[Web page edit records]
# # # # # # #

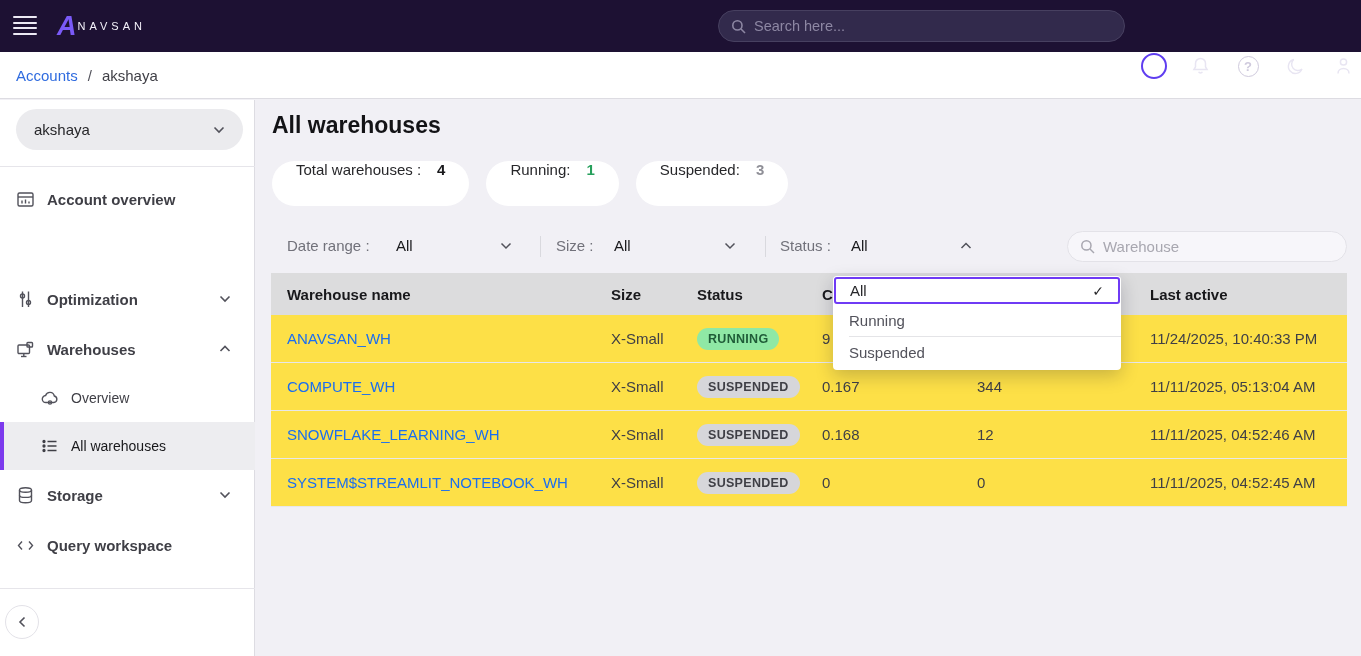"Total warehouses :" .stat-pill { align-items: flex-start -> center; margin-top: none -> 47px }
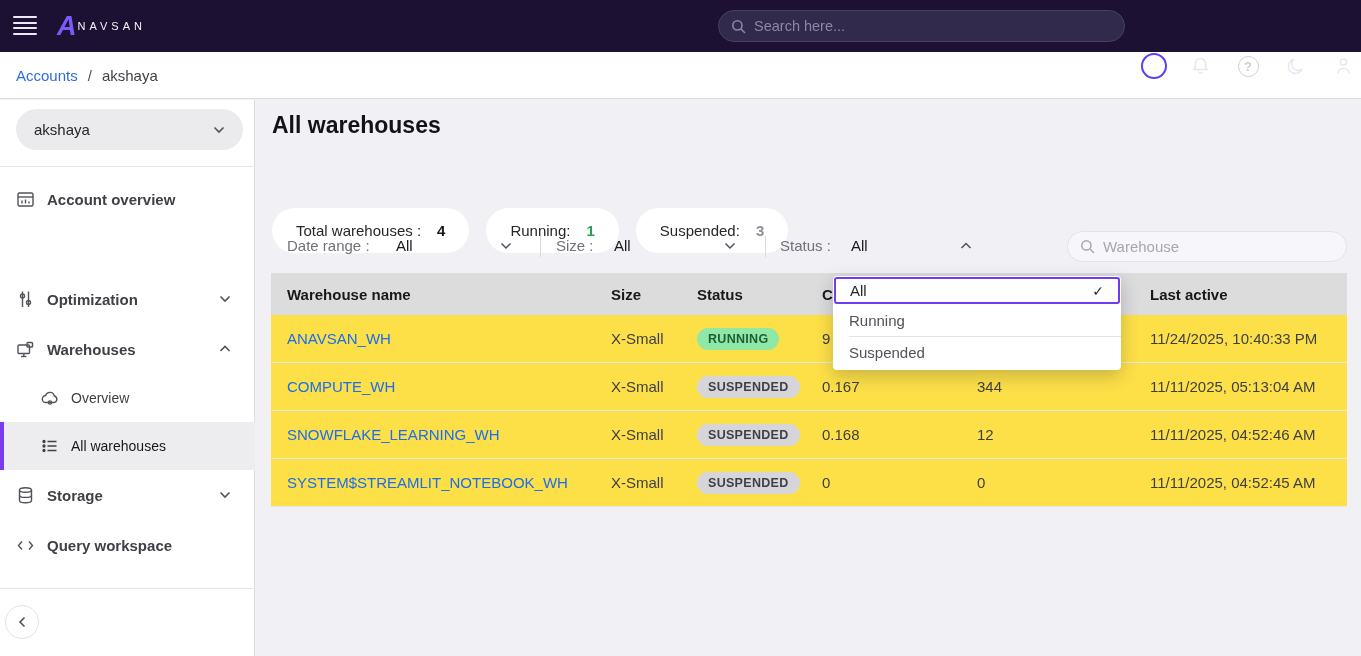"ANAVSAN_WH" .trow { background: #fde047 -> #5eead4 }
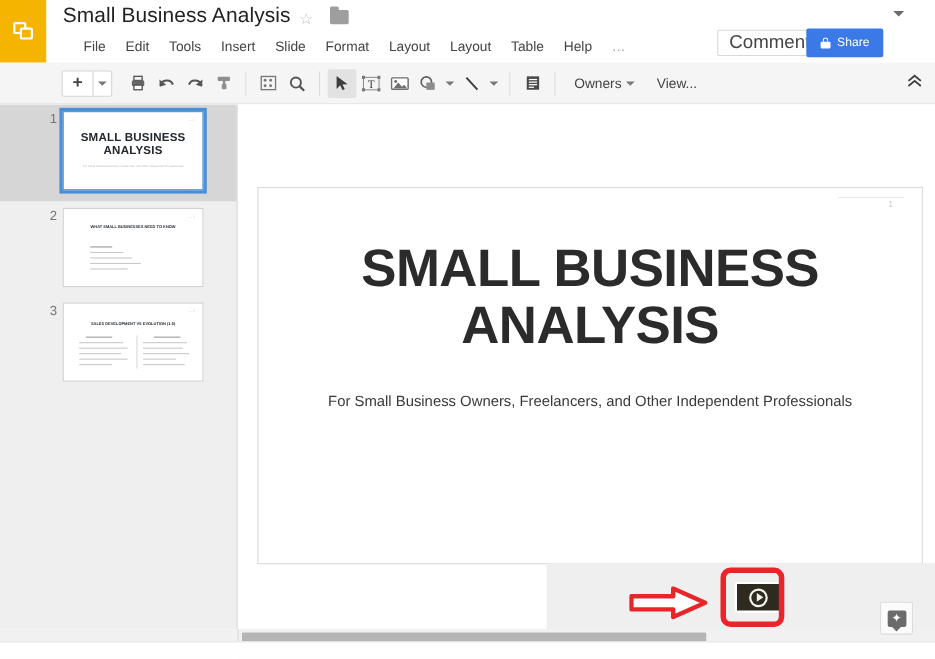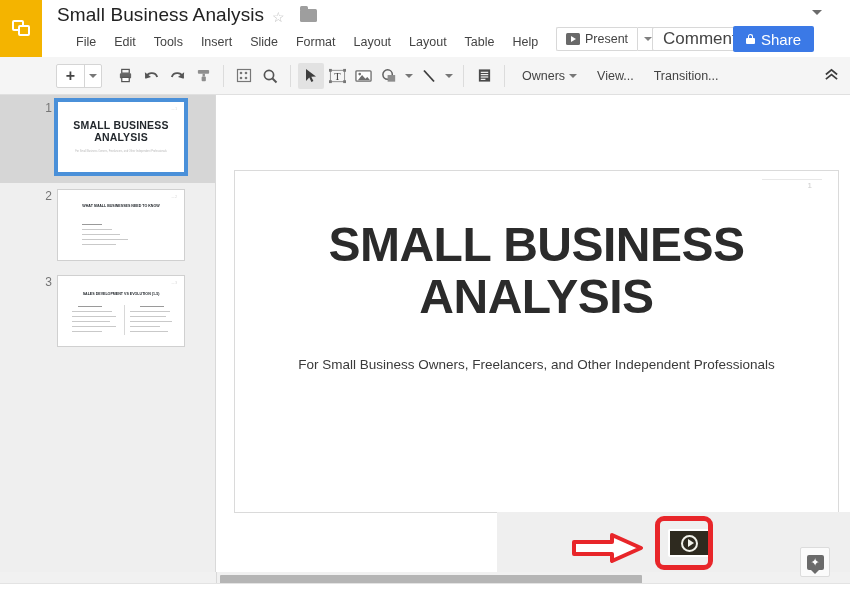"Present" div.present-group { html: <div> <div> <span></span> <span>Present</span> </div> <div> <span></span> </div> </div> -> none }
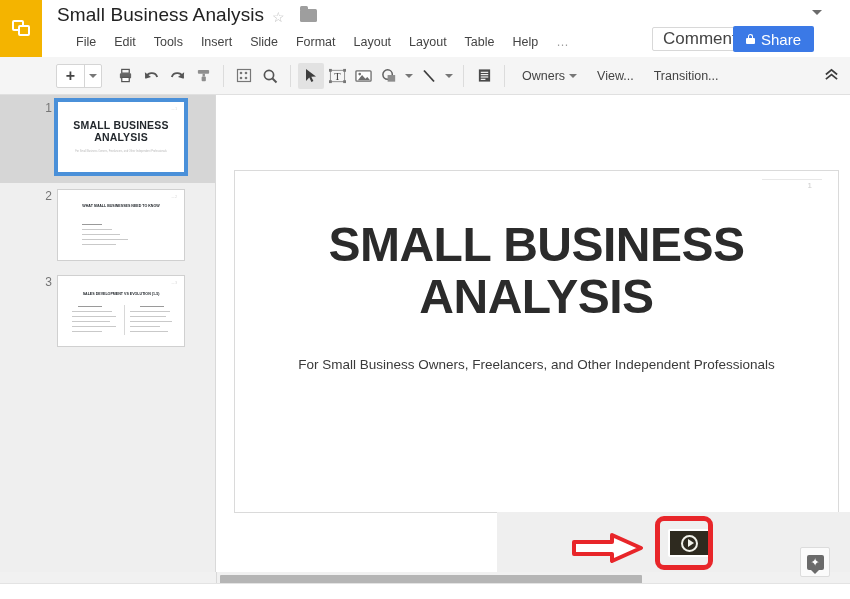"Share" .btn-share { font-size: 15px -> 11px }
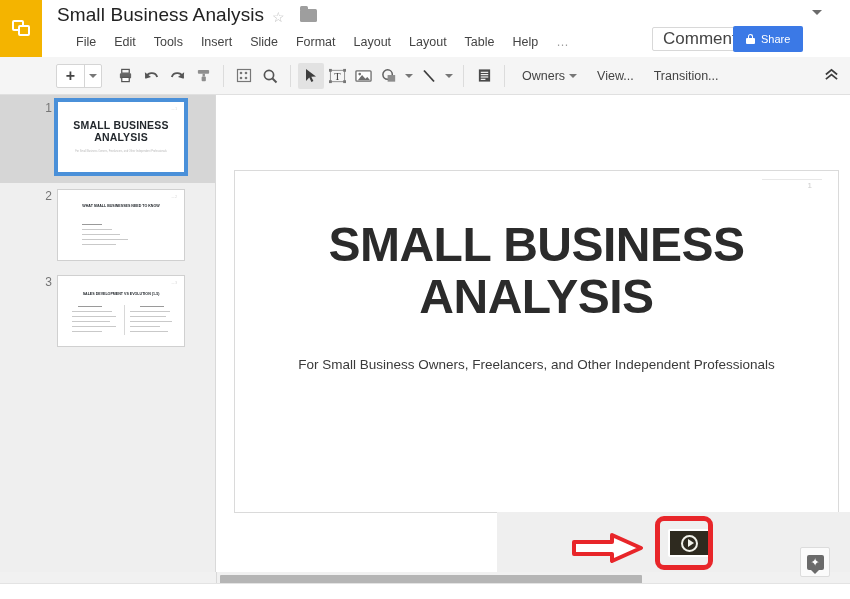"Transition..." div.tb-text-btn { html: <div> <span>Transition...</span> </div> -> none }
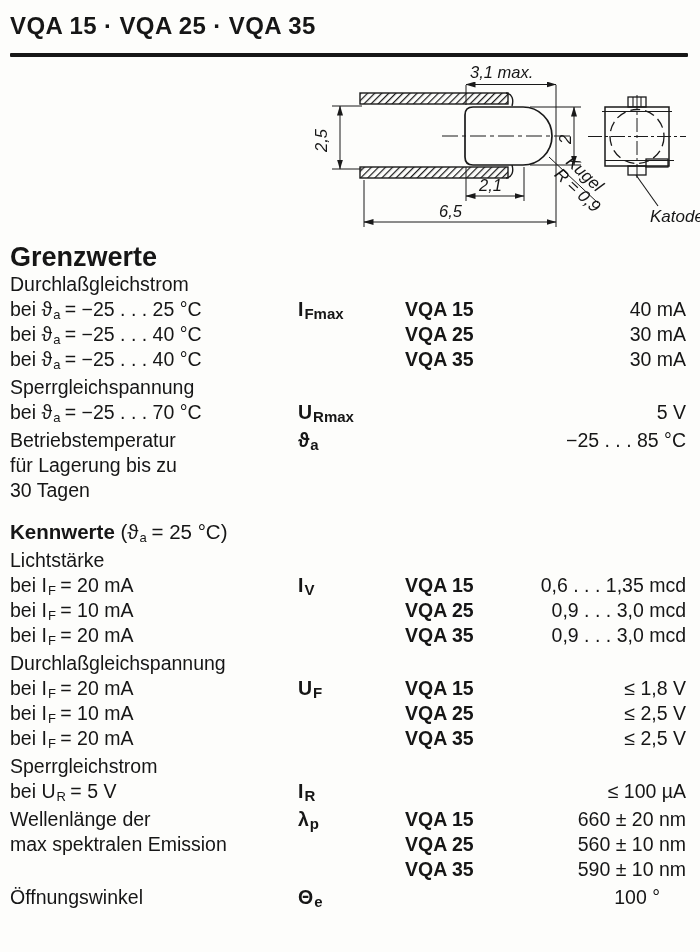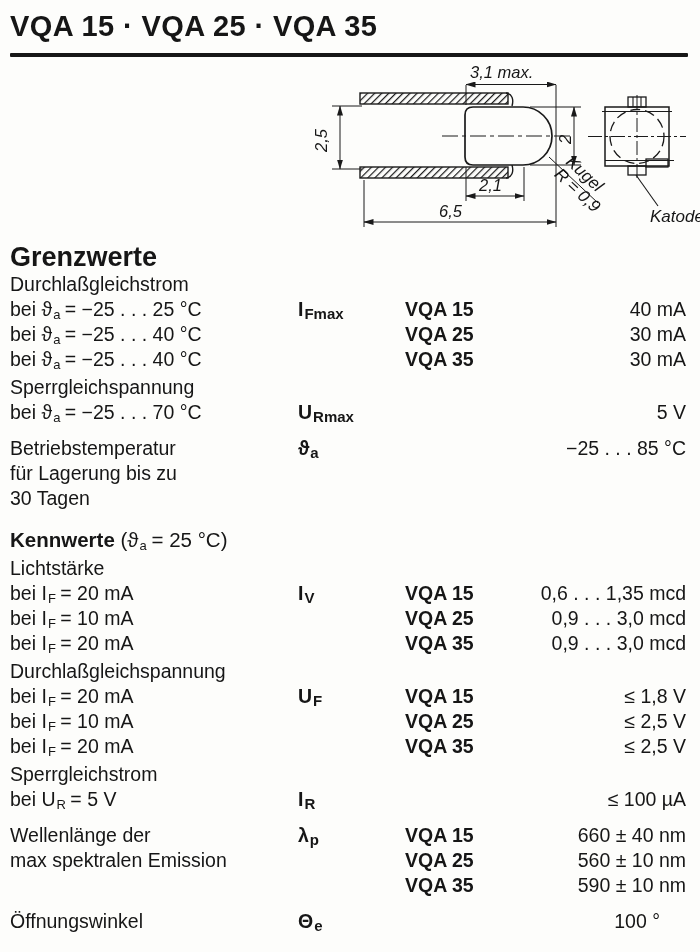"VQA 15 · VQA 25" .title { font-size: 29px -> 24px }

# # # # # # #

■ TASK
Exactly the lines from the one holding "html: <div> <span>Transition...</span>" through the last line of the entries, both included, are to be duplicated; leave the pictures out.

■ FINISHED EXERCISE
"Transition..." div.tb-text-btn { html: <div> <span>Transition...</span> </div> -> none }
"VQA 15 · VQA 25" .title { font-size: 29px -> 24px }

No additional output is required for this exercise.